Thursday, September 01, 2016

`Basil Never Spoke of the Trenches'

Stevie Smith was not yet fourteen when the Battle of the Somme started in the summer of 1916. Smith, born in Hull, was already living in Palmers Green in North London, where she would live for the rest of her life. From her early years she knew a neighbor, Sidney Basil Sheckell, who would take her to High Church services. A character wounded at the Somme named “William” in Smith’s first novel, Novel on Yellow Paper (1936), is based on Sheckell, who served as a lieutenant in the Lincolnshire Regiment. After he was wounded at the Somme, Sheckell convalesced at Grovelands, a nineteenth-century home converted to a military hospital in Palmers Green. In Smith’s novel, her stand-in, Pompey, visits William at Grovelands (renamed “Scapelands”) and decides he resembles George III. He suffers from what Pompey calls “arrangement dementia” and we would call obsessive-compulsive disorder. He arranges the contents of his locker in a precise manner, as would many soldiers suffering from shell-shock.” Pompey notes the look in William’s eyes when the mania passes, and works in a Virgilian tag:

“…a look of sadness and fortitude, and perhaps a little patience. And his eyes would disengage themselves and withdraw. But this withdrawal was perhaps a withdrawal into the outside of himself and of time, a withdrawal into the Ewigkeit [eternity].

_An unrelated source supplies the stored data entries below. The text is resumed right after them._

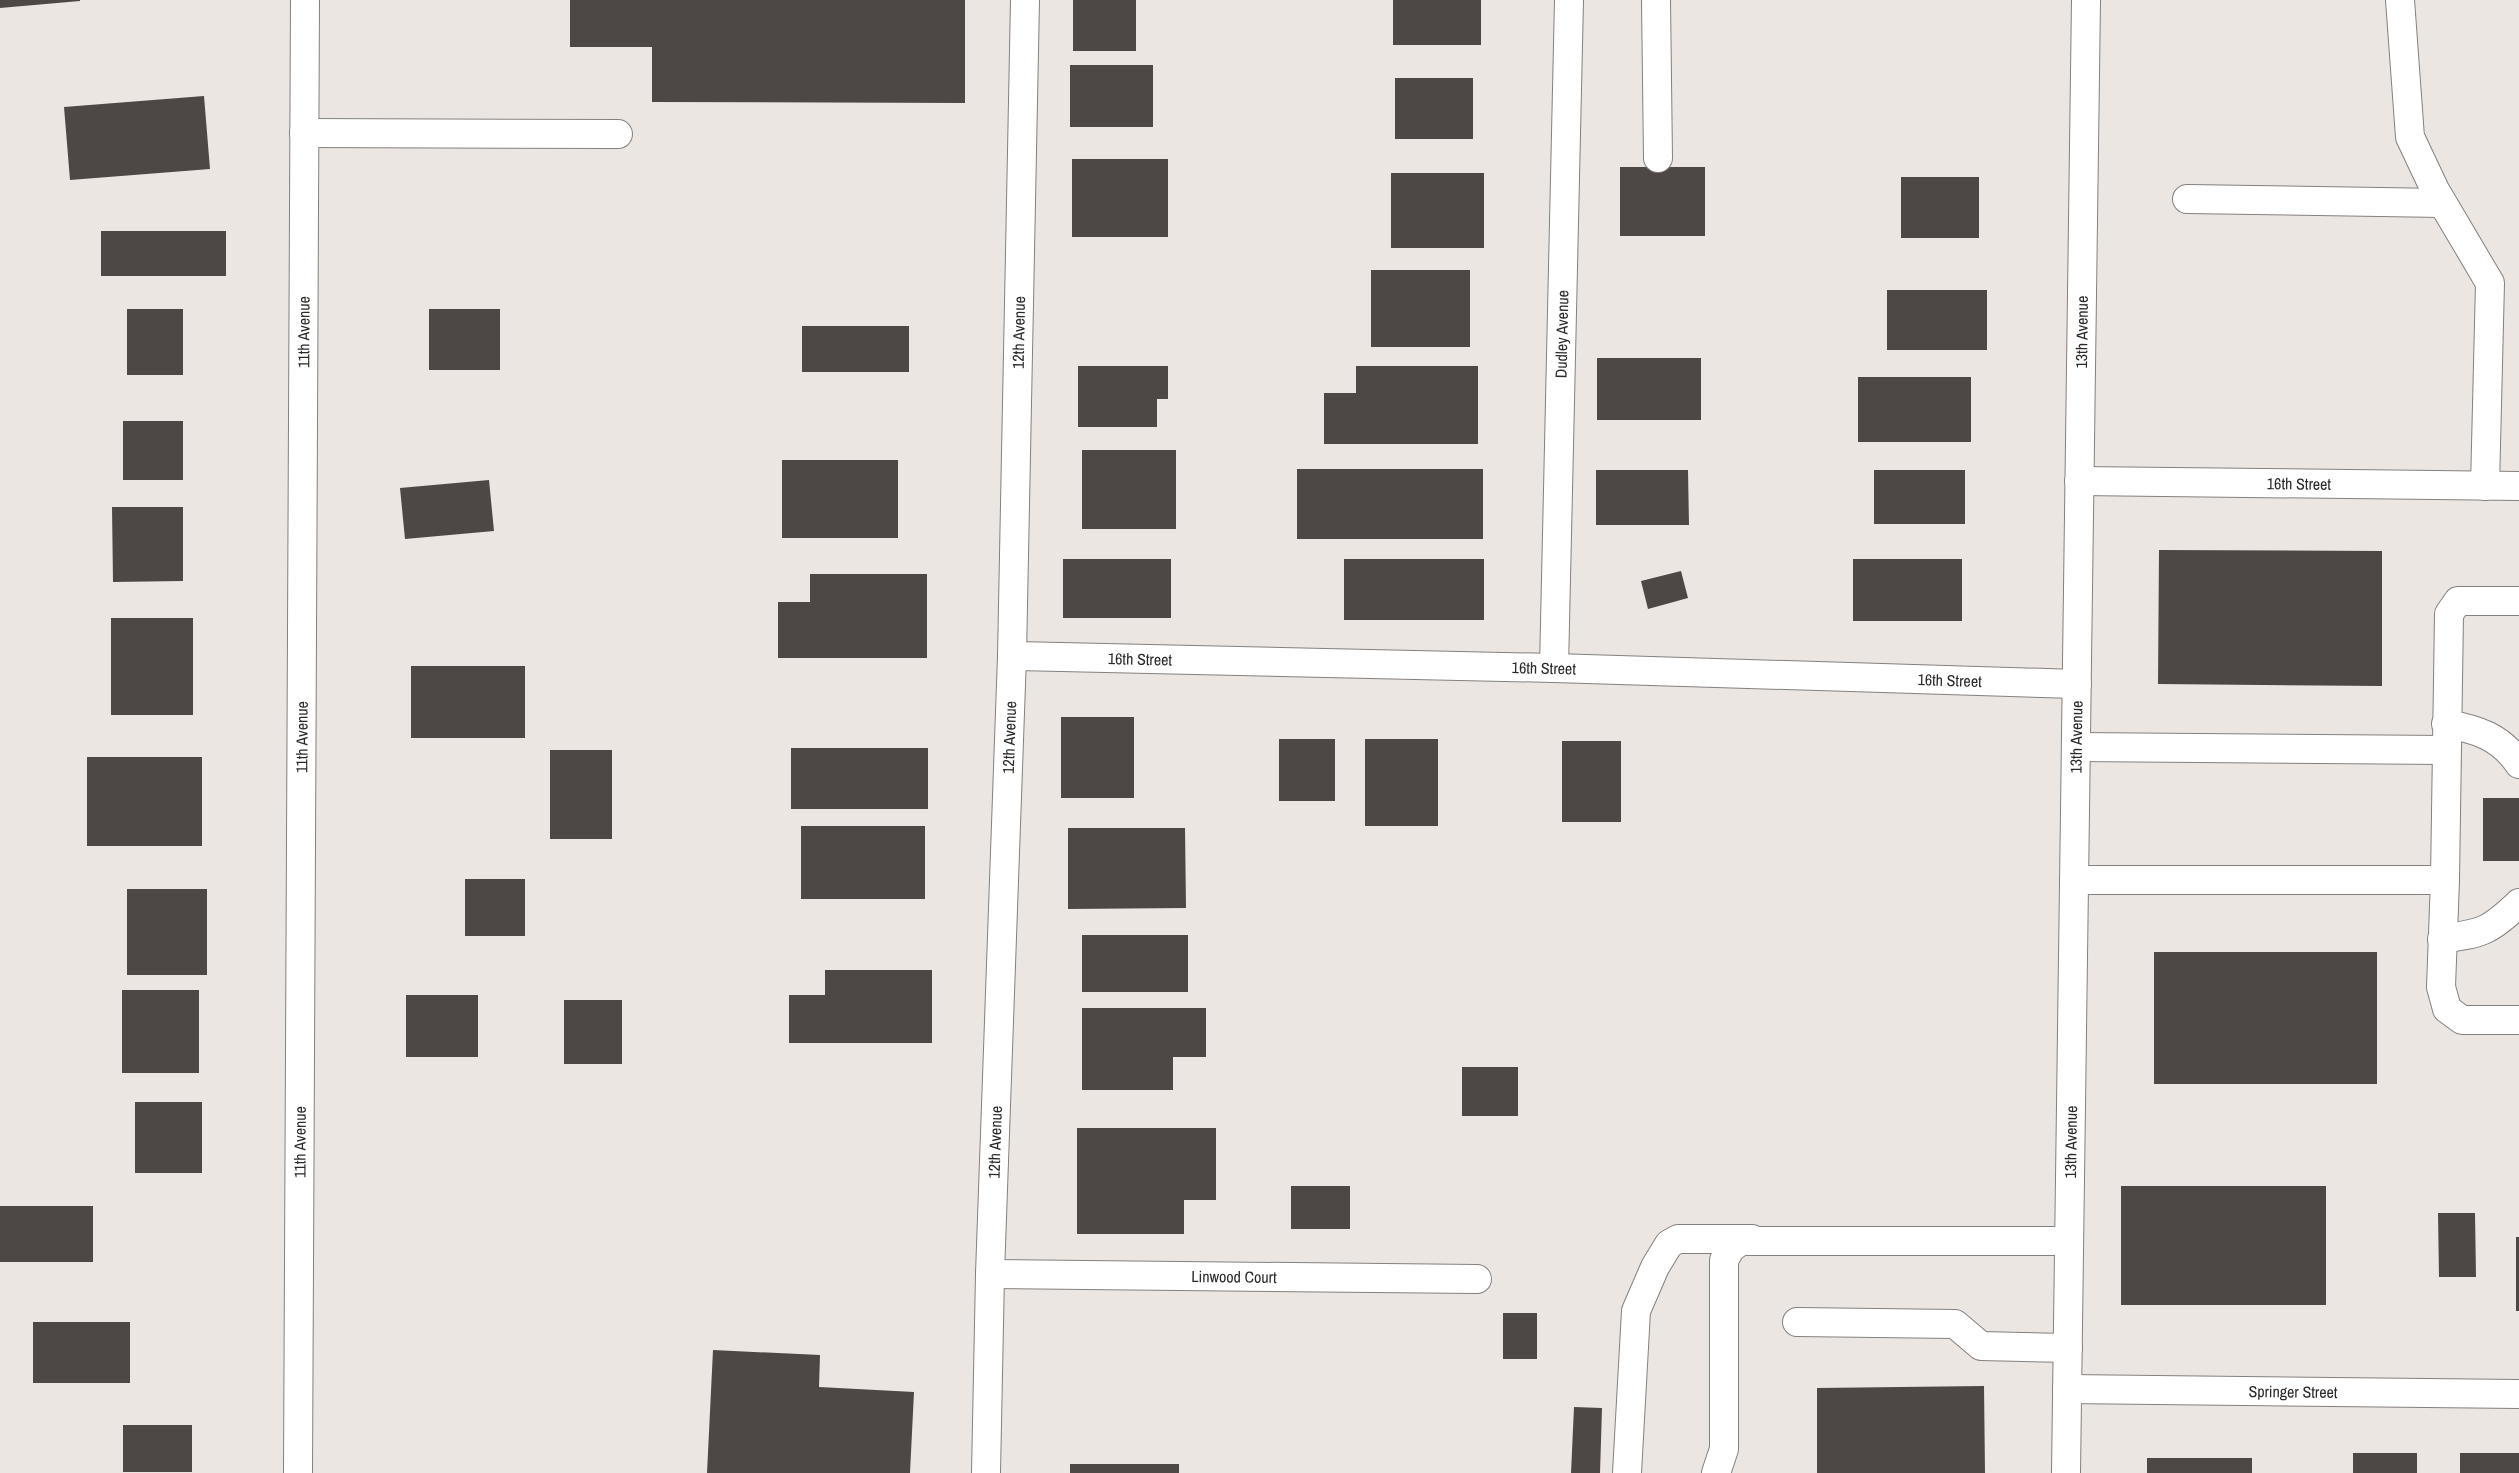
<svg xmlns="http://www.w3.org/2000/svg" width="2519" height="1473" font-family="'Archivo Narrow',sans-serif">
<rect width="100%" height="100%" fill="#ece6e3"/>
<!-- building -->
<path fill="#4d4845" d="M 0,0 L 80,0 L 80,1 L 0,8 Z
M 570,0 L 965,0 L 965,103 L 652,102 L 652,47 L 570,47 Z
M 1073,0 L 1136,0 L 1136,51 L 1073,51 Z
M 1393,0 L 1481,0 L 1481,45 L 1393,45 Z
M 1070,65 L 1153,65 L 1153,127 L 1070,127 Z
M 1395,78 L 1473,78 L 1473,139 L 1395,139 Z
M 204,96 L 210,169 L 70,180 L 64,107 Z
M 1072,159 L 1168,159 L 1168,237 L 1072,237 Z
M 1620,167 L 1705,167 L 1705,236 L 1620,236 Z
M 1391,173 L 1484,173 L 1484,248 L 1391,248 Z
M 1901,177 L 1979,177 L 1979,238 L 1901,238 Z
M 101,231 L 226,231 L 226,276 L 101,276 Z
M 1371,270 L 1470,270 L 1470,347 L 1371,347 Z
M 1887,290 L 1987,290 L 1987,350 L 1887,350 Z
M 127,309 L 183,309 L 183,375 L 127,375 Z
M 429,309 L 500,309 L 500,370 L 429,370 Z
M 802,326 L 909,326 L 909,372 L 802,372 Z
M 1597,358 L 1701,358 L 1701,420 L 1597,420 Z
M 1078,366 L 1168,366 L 1168,399 L 1157,399 L 1157,427 L 1078,427 Z
M 1356,366 L 1478,366 L 1478,444 L 1324,444 L 1324,393 L 1356,393 Z
M 1858,377 L 1971,377 L 1971,442 L 1858,442 Z
M 123,421 L 183,421 L 183,480 L 123,480 Z
M 1082,450 L 1176,450 L 1176,529 L 1082,529 Z
M 782,460 L 898,460 L 898,538 L 782,538 Z
M 1297,469 L 1483,469 L 1483,539 L 1297,539 Z
M 1596,470 L 1688,470 L 1689,525 L 1596,525 Z
M 1874,470 L 1965,470 L 1965,524 L 1874,524 Z
M 489,480 L 494,531 L 405,539 L 400,488 Z
M 112,507 L 183,507 L 183,581 L 113,582 Z
M 2159,550 L 2382,551 L 2382,686 L 2158,684 Z
M 1063,559 L 1171,559 L 1171,618 L 1063,618 Z
M 1344,559 L 1484,559 L 1484,620 L 1344,620 Z
M 1853,559 L 1962,559 L 1962,621 L 1853,621 Z
M 1681,571 L 1688,598 L 1648,609 L 1641,581 Z
M 810,574 L 927,574 L 927,658 L 778,658 L 778,602 L 810,602 Z
M 111,618 L 193,618 L 193,715 L 111,715 Z
M 411,666 L 525,666 L 525,738 L 411,738 Z
M 1061,717 L 1134,717 L 1134,798 L 1061,798 Z
M 1279,739 L 1335,739 L 1335,801 L 1279,801 Z
M 1365,739 L 1438,739 L 1438,826 L 1365,826 Z
M 1562,741 L 1621,741 L 1621,822 L 1562,822 Z
M 791,748 L 928,748 L 928,809 L 791,809 Z
M 550,750 L 612,750 L 612,839 L 550,839 Z
M 87,757 L 202,757 L 202,846 L 87,846 Z
M 2483,798 L 2519,798 L 2519,861 L 2483,861 Z
M 801,826 L 925,826 L 925,899 L 801,899 Z
M 1068,828 L 1185,828 L 1186,908 L 1068,909 Z
M 465,879 L 525,879 L 525,936 L 465,936 Z
M 127,889 L 207,889 L 207,975 L 127,975 Z
M 1082,935 L 1188,935 L 1188,992 L 1082,992 Z
M 2154,952 L 2377,952 L 2377,1084 L 2154,1084 Z
M 825,970 L 932,970 L 932,1043 L 789,1043 L 789,995 L 825,995 Z
M 122,990 L 199,990 L 199,1073 L 122,1073 Z
M 406,995 L 478,995 L 478,1057 L 406,1057 Z
M 564,1000 L 622,1000 L 622,1064 L 564,1064 Z
M 1082,1008 L 1206,1008 L 1206,1057 L 1173,1057 L 1173,1090 L 1082,1090 Z
M 1462,1067 L 1518,1067 L 1518,1116 L 1462,1116 Z
M 135,1102 L 202,1102 L 202,1173 L 135,1173 Z
M 1077,1128 L 1216,1128 L 1216,1200 L 1184,1200 L 1184,1234 L 1077,1234 Z
M 1291,1186 L 1350,1186 L 1350,1229 L 1291,1229 Z
M 2121,1186 L 2326,1186 L 2326,1305 L 2121,1305 Z
M 0,1206 L 93,1206 L 93,1262 L 0,1262 Z
M 2438,1213 L 2475,1213 L 2476,1277 L 2439,1277 Z
M 2516,1237 L 2519,1237 L 2519,1311 L 2516,1311 Z
M 1503,1313 L 1537,1313 L 1537,1359 L 1503,1359 Z
M 33,1322 L 130,1322 L 130,1383 L 33,1383 Z
M 713,1350 L 820,1355 L 819,1387 L 914,1392 L 910,1473 L 707,1473 Z
M 1984,1386 L 1985,1473 L 1817,1473 L 1817,1388 Z
M 1574,1407 L 1602,1408 L 1600,1473 L 1571,1473 Z
M 123,1425 L 192,1425 L 192,1472 L 123,1472 Z
M 2353,1453 L 2417,1453 L 2417,1473 L 2353,1473 Z
M 2460,1453 L 2519,1453 L 2519,1473 L 2460,1473 Z
M 2147,1458 L 2252,1458 L 2252,1473 L 2147,1473 Z
M 1070,1464 L 1179,1464 L 1179,1473 L 1070,1473 Z"/>
<g fill="none" stroke-linecap="round" stroke-linejoin="round">
<!-- minor casing -->
<g stroke="#84807d" stroke-width="30">
<g id="minor">
<path d="M 1656,0 L 1658,158"/>
<path d="M 2400,0 L 2410,137 L 2435,190 L 2490,283 L 2485,486"/>
<path d="M 304,133 L 618,134"/>
<path d="M 2187,199 L 2442,203"/>
<path id="s1" d="M 2079,481 L 2519,486"/>
<path id="s2" d="M 1012,656 L 1554,668 L 2077,684"/>
<path id="s3" d="M 1554,668 L 1569,0"/>
<path d="M 2446,724 C 2477,729 2501,737 2519,764"/>
<path d="M 2076,747 L 2446,750"/>
<path d="M 2074,880 L 2445,880 L 2441,987 L 2447,1009 L 2462,1020 L 2519,1020"/>
<path d="M 2445,880 L 2449,614 L 2458,601 L 2519,601"/>
<path d="M 2442,939 C 2482,933 2489,932 2519,903"/>
<path id="s4" d="M 990,1274 L 1477,1279"/>
<path d="M 1797,1322 L 1955,1324 L 1981,1346 L 2068,1348"/>
<path id="s5" d="M 2067,1389 L 2519,1394"/>
<path id="s6" d="M 298,1473 L 305,0"/>
<path id="s7" d="M 986,1473 L 990,1274 L 1012,656 L 1025,0"/>
<path d="M 1627,1473 L 1636,1311 L 1655,1267 L 1669,1244 L 1678,1239 L 1752,1239"/>
<path d="M 1716,1473 L 1724,1449 L 1724,1260 L 1731,1248 L 1741,1241 L 2069,1241"/>
<path id="s8" d="M 2066,1473 L 2086,0"/>
</g>
</g>
<!-- minor -->
<use href="#minor" stroke="#fff" stroke-width="28"/>
</g>
<g text-anchor="middle" stroke-width="5" stroke-linejoin="round" paint-order="stroke">
<!-- street labels -->
<g font-size="16" fill="#2b2928" stroke="#ece6e3">
<text dy="6" stroke="none"><textPath href="#s6" startOffset="1141">11th Avenue</textPath></text>
<text dy="6" stroke="none"><textPath href="#s7" startOffset="1141">12th Avenue</textPath></text>
<text dy="6" stroke="none"><textPath href="#s8" startOffset="1141">13th Avenue</textPath></text>
<text dy="6" stroke="none"><textPath href="#s3" startOffset="334">Dudley Avenue</textPath></text>
<text dy="6" stroke="none"><textPath href="#s1" startOffset="220">16th Street</textPath></text>
<text dy="6" stroke="none"><textPath href="#s2" startOffset="128">16th Street</textPath></text>
<text dy="6" stroke="none"><textPath href="#s2" startOffset="532">16th Street</textPath></text>
<text dy="6" stroke="none"><textPath href="#s2" startOffset="938">16th Street</textPath></text>
<text dy="6" stroke="none"><textPath href="#s8" startOffset="736">13th Avenue</textPath></text>
<text dy="6" stroke="none"><textPath href="#s6" startOffset="736">11th Avenue</textPath></text>
<text dy="6" stroke="none"><textPath href="#s7" startOffset="736">12th Avenue</textPath></text>
<text dy="6" stroke="none"><textPath href="#s6" startOffset="331">11th Avenue</textPath></text>
<text dy="6" stroke="none"><textPath href="#s7" startOffset="331">12th Avenue</textPath></text>
<text dy="6" stroke="none"><textPath href="#s8" startOffset="331">13th Avenue</textPath></text>
<text dy="6" stroke="none"><textPath href="#s4" startOffset="244">Linwood Court</textPath></text>
<text dy="6" stroke="none"><textPath href="#s5" startOffset="226">Springer Street</textPath></text>
</g>
</g>
</svg>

“And the person of William, and the lineaments of his face in their pain and weakness, might be allowed to say: It is the tears of things and our mortality touches us.”

After Sheckell’s death in 1968, Smith wrote a poem about him, “A Soldier Dear to Us,” which begins: “It was the War / I was a child.” Sheckell and other soldiers visit the house and gossip about church matters, Ronald Knox’s conversion to Catholicism, and A Spiritual Aeneid (1918), his autobiography. One subject was absent:  

“Basil never spoke of the trenches, but I
Saw them always, saw the mud, heard the guns, saw the duckboards,
Saw the men and the horses slipping in the great mud, saw
The rain falling and never stop, saw the gaunt
Trees and the rusty frame
Of the abandoned gun carriages. Because it was the same
I was reading at school.”

Smith took Sheckell’s reticence about the war as a lesson:

“Oh Basil, Basil, you had such a merry heart
But you taught me a secret you did not perhaps mean to impart,
That one must speak lightly, and use fair names like the ladies
They used to call
The Eumenides.”

“Eumenides” is a thoughtful euphemism for the Furies, the Greek female deities of vengeance. The Greek means “the kindly ones.” Smith concludes her poem with an envoi to Sheckell and the other soldiers she knew as a child:

“Tommy and Joey Porteous were killed in France. Now fifty years later
Basil has died of the shots he got in the shell crater
The shrapnel has worked round at last to his merry heart, I write this
For a memorial of the soldier dear to us he was.”

I recently read The First World War (Hutchinson, 1998) by the late military historian John Keegan, who writes these eloquently plain sentences about the Battle of the Somme: “The soldiers who died there were later buried where they had fallen. Thus the cemeteries are a map of the battle.”